The border city of Ciudad Juárez has been called the "City of Orphans" because so many mothers have been murdered or have "disappeared." Most of the victims suffer torture, mutilation, and sexual violence before being killed while others are killed as a result of domestic violence or disputes with their partners. A study conducted by the Mexican Institute for Women in Mexico City showed that women are three times more likely than men to die at the hands of their perpetrator through tactics such as hanging, strangulation, burning, suffocation, drowning, and stabbing, and are more likely to be killed by someone they know. Although a number of initiatives have been carried out by local, state, national, and international women's movements and families of the killed women, the murders and disappearances continue and are unlikely to end any time soon.

Egypt

A poll conducted by the Thomson Reuters Foundation listed Egypt as the worst country for women's rights in the Arab world.
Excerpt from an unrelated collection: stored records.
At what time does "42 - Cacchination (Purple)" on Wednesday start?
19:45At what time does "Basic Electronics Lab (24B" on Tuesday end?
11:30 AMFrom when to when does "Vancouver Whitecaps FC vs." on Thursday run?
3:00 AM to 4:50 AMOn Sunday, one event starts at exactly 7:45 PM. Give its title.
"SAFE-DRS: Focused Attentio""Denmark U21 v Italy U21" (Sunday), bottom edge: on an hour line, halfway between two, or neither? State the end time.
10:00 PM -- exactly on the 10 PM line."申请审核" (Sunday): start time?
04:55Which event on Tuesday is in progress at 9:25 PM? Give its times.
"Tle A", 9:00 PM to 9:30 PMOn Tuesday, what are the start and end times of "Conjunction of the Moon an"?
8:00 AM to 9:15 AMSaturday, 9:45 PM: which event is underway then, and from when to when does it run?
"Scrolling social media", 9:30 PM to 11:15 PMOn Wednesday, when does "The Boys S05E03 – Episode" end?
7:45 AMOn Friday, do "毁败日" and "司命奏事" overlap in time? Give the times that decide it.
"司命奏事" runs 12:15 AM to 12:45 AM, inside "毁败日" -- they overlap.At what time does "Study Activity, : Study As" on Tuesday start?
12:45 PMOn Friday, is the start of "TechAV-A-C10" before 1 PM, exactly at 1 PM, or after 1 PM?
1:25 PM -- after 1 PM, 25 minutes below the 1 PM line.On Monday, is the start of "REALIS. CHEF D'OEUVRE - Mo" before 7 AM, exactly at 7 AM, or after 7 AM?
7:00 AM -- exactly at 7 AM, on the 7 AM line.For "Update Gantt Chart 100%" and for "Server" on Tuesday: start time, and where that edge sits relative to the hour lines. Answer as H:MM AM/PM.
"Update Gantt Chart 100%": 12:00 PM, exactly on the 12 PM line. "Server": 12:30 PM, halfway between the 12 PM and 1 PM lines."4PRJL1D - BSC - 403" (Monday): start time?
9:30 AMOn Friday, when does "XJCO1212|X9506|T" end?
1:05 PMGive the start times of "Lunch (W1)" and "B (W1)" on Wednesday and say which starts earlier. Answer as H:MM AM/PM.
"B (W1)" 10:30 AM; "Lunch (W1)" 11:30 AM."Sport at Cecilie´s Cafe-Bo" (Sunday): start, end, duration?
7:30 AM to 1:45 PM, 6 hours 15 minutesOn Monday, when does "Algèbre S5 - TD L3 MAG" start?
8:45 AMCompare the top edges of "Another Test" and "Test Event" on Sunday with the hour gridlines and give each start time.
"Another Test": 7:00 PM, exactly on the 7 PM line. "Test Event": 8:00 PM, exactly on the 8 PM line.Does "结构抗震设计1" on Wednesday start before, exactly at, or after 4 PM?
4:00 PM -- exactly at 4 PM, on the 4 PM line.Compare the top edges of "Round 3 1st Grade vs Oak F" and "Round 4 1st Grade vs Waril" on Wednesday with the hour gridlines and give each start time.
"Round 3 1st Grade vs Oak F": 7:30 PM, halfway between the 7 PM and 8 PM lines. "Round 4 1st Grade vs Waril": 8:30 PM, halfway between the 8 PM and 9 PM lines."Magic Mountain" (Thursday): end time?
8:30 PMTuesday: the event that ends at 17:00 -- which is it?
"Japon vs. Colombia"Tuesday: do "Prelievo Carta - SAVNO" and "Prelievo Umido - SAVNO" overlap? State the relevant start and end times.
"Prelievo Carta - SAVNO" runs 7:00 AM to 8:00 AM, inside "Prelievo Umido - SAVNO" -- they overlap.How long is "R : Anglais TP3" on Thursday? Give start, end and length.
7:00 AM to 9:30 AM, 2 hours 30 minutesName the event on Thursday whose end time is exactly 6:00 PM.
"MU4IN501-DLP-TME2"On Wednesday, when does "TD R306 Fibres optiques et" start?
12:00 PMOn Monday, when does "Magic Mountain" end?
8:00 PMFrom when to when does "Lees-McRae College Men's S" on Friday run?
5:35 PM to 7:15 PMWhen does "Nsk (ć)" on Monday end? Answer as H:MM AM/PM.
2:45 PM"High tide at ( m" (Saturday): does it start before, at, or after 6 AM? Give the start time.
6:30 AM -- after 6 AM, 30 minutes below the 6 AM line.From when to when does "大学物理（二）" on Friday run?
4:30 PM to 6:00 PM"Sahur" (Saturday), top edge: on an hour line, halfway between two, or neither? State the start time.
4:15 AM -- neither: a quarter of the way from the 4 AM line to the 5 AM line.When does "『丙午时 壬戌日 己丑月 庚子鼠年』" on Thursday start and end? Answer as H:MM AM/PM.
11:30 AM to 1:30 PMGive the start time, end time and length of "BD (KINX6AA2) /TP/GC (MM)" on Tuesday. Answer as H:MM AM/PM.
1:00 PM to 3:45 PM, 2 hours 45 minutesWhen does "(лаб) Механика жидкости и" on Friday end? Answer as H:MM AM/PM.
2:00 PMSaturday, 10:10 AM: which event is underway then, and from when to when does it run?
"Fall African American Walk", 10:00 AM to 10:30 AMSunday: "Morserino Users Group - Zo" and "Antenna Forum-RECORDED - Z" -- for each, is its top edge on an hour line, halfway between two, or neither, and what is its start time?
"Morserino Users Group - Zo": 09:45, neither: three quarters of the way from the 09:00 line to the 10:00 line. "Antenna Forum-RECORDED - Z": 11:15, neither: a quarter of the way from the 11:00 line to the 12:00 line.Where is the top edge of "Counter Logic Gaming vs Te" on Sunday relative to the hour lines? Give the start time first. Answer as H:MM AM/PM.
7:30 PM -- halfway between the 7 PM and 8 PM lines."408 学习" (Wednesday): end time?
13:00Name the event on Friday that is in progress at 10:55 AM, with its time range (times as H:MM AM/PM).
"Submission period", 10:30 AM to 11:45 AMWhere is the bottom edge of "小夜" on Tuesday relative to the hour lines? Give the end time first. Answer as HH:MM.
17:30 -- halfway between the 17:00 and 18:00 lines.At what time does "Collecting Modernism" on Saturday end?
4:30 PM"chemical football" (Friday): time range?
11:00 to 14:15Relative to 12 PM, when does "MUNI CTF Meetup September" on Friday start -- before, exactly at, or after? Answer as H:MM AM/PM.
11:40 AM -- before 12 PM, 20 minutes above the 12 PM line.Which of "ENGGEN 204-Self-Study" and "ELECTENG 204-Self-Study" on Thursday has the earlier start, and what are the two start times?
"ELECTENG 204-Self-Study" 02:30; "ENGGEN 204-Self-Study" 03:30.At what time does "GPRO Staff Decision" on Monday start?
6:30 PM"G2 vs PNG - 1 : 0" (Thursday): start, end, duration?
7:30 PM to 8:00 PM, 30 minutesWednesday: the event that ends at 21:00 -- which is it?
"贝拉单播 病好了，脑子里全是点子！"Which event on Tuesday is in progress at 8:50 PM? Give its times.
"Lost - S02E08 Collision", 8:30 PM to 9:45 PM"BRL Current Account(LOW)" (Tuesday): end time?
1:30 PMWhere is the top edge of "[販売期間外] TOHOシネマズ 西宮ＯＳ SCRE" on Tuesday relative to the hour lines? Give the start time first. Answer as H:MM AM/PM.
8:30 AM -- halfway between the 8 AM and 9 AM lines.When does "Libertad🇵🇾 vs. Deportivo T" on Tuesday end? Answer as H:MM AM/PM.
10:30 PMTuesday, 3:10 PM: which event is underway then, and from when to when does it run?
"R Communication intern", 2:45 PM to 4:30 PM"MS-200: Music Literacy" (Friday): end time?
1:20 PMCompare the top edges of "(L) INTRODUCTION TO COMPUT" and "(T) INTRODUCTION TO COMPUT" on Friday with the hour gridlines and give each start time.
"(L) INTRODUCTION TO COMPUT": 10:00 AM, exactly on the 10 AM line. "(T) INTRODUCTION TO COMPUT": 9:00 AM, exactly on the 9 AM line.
Amongst the reasons were the prevalence of sexual harassment of women in public place and a general rise in violence towards women across the country. Last April a UN report on women claimed that 99.3% of women and girls are subjected to sexual harassment. Although female genital mutilation has been outlawed in the country since 1996 the practice remains endemic with 91% of women and girls - 27.2 million in all - having been subjected to cutting, according to findings by UNICEF. During the "Arab Spring" revolution Human Rights Watch reported that 91 women were raped or sexually assaulted in public in Tahrir Square in Cairo, the main site of the demonstrations. Ironically, women had been at the forefront of the revolution.